-- What you are asked to do --
Please state how many lines in the records that follow include "publicidad", with no other output.

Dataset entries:
##############################

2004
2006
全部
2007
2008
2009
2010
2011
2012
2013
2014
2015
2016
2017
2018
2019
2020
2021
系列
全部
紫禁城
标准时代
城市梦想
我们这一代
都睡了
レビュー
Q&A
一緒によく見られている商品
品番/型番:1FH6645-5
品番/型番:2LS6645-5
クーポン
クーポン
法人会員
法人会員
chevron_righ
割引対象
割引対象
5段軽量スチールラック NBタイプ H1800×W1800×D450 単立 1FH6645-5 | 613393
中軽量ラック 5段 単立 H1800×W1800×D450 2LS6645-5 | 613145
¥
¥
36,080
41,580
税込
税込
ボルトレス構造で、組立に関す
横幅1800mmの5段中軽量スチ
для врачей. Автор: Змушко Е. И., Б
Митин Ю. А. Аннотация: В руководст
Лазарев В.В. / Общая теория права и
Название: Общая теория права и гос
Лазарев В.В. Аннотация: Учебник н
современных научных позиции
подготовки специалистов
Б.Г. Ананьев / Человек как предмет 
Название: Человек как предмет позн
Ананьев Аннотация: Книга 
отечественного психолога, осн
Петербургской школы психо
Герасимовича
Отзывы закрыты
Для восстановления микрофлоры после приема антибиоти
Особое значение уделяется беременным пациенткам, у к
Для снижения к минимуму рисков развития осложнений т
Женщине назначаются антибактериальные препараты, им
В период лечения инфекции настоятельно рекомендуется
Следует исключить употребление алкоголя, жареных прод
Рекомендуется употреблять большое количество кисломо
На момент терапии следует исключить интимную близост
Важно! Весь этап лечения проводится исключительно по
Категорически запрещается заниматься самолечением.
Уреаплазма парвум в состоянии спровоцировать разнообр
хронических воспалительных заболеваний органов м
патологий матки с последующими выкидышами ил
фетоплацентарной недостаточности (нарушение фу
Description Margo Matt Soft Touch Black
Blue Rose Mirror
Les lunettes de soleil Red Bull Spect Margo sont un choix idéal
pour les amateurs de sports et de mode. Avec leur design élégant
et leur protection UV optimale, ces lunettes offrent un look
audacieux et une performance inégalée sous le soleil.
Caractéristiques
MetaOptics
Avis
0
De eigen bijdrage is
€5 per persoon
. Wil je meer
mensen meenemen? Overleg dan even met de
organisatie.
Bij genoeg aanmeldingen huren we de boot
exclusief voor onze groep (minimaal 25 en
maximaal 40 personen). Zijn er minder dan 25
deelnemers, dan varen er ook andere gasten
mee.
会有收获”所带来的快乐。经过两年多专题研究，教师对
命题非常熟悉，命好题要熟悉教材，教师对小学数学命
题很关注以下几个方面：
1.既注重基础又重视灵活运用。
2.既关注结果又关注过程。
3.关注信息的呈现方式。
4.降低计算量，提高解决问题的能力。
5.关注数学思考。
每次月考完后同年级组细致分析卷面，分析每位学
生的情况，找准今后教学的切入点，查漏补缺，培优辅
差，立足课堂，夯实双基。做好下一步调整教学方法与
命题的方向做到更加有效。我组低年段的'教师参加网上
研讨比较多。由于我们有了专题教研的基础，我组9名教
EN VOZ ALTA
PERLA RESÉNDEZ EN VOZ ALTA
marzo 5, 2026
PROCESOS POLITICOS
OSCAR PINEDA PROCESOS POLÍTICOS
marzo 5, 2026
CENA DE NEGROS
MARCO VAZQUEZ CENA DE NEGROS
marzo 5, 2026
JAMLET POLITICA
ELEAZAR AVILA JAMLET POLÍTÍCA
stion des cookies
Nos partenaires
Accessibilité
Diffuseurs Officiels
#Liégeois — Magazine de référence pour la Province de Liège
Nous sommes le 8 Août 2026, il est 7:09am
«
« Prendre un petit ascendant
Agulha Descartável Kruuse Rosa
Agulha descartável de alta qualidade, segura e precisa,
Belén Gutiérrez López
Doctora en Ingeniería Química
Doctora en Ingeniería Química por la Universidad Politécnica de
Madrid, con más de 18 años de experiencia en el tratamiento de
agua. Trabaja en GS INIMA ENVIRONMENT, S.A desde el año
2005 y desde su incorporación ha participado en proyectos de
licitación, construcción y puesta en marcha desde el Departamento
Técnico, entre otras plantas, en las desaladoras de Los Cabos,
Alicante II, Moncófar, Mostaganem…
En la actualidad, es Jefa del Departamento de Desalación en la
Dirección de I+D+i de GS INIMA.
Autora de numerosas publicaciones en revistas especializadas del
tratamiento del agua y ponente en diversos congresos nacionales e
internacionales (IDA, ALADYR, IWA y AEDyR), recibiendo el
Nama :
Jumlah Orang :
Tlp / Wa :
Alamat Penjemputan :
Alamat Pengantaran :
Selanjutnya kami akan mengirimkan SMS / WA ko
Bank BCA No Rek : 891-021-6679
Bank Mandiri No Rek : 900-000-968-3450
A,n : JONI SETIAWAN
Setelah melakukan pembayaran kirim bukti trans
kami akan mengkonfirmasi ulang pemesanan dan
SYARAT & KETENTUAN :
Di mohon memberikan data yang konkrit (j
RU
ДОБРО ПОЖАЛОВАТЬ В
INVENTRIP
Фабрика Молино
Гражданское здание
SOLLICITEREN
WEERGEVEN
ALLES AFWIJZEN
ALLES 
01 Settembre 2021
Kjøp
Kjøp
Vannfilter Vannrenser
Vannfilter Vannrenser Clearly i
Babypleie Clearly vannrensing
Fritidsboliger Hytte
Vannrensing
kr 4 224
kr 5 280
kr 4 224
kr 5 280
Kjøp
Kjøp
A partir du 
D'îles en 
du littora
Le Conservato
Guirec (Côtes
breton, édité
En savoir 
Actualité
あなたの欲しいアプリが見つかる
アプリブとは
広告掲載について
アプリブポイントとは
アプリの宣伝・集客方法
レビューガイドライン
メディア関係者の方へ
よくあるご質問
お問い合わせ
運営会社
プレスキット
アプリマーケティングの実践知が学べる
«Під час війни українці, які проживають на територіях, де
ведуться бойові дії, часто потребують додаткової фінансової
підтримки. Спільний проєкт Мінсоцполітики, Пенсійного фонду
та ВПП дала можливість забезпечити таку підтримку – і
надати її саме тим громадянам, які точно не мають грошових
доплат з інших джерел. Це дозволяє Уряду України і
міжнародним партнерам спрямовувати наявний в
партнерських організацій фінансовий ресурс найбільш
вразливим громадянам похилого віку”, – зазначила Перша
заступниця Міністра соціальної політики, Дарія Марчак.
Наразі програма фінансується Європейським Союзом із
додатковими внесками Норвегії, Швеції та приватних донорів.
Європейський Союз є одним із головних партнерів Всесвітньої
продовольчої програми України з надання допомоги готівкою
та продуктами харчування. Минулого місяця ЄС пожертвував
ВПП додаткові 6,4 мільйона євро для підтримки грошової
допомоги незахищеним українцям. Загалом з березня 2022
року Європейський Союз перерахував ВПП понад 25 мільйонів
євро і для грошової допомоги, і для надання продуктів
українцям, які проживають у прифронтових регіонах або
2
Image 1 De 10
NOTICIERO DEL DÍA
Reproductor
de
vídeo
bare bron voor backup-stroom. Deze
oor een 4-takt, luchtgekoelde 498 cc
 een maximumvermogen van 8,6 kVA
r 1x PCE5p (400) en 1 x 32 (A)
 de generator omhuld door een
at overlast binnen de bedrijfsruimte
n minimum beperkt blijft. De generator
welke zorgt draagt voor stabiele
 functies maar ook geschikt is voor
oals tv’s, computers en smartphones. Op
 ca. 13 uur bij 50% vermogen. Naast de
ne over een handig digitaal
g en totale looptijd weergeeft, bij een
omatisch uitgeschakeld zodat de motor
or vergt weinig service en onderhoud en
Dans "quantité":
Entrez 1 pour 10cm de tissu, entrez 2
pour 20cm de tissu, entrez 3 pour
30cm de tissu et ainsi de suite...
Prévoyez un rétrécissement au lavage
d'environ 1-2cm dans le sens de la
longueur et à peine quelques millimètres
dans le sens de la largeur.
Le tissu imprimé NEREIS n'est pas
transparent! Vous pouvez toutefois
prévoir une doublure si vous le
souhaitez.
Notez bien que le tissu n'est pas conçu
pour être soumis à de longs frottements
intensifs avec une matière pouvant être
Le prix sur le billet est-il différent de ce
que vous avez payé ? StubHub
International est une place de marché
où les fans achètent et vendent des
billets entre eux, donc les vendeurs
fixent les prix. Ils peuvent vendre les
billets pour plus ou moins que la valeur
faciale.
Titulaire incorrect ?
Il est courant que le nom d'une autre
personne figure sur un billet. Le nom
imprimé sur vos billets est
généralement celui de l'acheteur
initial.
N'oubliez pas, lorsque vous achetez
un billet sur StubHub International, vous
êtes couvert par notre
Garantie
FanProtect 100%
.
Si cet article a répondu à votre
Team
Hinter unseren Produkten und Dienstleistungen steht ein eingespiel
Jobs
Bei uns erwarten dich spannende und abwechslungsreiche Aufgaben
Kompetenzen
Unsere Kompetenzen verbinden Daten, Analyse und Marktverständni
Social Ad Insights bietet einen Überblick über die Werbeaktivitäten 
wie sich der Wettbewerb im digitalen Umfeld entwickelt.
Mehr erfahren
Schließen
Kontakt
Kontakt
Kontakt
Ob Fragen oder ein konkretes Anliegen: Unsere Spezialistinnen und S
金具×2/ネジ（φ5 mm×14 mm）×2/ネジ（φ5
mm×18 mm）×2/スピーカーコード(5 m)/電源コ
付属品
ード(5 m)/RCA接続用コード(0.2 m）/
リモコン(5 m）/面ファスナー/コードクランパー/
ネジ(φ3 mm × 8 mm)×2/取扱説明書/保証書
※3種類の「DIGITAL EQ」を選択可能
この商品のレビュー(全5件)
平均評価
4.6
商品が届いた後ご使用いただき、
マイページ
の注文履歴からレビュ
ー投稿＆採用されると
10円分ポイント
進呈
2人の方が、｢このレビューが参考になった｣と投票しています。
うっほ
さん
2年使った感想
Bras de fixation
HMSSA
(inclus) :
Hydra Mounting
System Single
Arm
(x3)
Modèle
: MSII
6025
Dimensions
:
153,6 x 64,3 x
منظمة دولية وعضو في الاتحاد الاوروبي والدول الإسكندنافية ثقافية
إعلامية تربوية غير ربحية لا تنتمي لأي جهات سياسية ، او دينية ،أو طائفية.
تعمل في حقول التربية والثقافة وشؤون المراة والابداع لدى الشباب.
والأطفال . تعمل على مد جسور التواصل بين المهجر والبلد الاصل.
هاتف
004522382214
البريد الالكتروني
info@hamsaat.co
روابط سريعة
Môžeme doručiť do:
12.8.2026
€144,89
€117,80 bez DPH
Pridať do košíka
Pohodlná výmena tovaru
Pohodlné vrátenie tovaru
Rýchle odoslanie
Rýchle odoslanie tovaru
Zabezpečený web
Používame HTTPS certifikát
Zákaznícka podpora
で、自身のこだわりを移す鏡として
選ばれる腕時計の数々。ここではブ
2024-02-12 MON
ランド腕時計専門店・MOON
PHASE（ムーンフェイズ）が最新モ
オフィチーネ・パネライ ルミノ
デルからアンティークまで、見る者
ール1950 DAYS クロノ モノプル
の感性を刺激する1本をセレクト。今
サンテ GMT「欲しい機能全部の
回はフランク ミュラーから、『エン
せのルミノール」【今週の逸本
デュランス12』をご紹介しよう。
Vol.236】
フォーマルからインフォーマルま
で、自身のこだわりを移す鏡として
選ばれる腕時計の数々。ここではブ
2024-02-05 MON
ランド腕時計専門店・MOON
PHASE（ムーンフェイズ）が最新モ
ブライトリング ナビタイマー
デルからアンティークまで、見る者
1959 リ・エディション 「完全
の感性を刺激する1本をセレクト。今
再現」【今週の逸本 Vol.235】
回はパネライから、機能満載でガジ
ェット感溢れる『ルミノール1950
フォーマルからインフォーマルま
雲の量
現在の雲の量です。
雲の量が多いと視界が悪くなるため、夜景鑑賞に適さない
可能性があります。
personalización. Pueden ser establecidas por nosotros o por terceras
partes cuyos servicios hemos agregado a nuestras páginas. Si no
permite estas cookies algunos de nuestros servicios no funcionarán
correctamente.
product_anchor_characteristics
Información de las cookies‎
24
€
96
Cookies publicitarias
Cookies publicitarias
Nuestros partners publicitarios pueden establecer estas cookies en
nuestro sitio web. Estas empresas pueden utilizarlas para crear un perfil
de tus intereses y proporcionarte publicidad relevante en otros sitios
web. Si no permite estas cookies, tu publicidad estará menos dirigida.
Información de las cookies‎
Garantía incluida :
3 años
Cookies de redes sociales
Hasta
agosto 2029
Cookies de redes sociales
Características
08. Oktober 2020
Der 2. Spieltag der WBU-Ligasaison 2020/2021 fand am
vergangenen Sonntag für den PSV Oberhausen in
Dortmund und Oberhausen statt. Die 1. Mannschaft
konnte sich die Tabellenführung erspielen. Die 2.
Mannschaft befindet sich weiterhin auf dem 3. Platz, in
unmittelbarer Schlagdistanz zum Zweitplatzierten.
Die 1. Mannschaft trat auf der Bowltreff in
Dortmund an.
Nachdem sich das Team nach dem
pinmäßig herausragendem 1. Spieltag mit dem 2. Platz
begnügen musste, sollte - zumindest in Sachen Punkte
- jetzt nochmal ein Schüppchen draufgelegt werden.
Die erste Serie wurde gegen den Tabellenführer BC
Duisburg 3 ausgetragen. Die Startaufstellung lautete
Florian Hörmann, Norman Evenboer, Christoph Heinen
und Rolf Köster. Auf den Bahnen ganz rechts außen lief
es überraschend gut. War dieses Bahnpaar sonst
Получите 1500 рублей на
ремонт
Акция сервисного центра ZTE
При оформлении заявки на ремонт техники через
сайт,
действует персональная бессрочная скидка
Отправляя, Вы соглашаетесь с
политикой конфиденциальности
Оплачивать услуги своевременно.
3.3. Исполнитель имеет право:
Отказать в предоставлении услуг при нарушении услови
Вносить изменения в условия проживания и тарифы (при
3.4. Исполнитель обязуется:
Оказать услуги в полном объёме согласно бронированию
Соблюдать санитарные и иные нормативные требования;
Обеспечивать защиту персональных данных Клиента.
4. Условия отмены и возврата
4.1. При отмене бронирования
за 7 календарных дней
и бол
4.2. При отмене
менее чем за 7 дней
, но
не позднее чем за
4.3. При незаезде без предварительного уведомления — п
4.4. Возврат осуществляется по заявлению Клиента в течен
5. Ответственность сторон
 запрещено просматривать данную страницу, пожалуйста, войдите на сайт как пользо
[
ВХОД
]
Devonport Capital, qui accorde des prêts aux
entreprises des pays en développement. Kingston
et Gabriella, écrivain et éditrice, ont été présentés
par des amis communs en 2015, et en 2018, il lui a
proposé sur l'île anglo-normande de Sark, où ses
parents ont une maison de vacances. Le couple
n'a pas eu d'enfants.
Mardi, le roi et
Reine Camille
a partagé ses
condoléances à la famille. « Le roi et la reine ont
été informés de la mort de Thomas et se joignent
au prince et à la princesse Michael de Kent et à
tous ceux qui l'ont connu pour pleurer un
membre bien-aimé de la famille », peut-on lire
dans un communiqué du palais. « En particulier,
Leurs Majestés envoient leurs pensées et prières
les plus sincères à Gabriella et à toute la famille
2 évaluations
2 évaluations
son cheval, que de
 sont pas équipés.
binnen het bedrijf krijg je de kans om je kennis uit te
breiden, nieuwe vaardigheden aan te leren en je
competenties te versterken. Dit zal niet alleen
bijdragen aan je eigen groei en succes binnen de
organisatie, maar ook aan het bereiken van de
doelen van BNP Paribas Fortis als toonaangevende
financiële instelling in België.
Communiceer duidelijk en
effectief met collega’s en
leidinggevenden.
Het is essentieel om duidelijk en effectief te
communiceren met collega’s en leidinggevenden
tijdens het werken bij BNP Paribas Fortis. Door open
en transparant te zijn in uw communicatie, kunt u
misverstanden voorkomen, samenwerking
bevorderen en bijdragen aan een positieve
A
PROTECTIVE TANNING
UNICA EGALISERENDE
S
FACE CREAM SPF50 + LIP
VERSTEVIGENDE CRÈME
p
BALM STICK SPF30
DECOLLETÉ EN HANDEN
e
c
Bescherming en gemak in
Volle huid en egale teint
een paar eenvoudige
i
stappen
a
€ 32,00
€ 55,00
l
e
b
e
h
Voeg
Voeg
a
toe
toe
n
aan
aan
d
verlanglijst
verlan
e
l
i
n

##############################

-- Exercise result --
2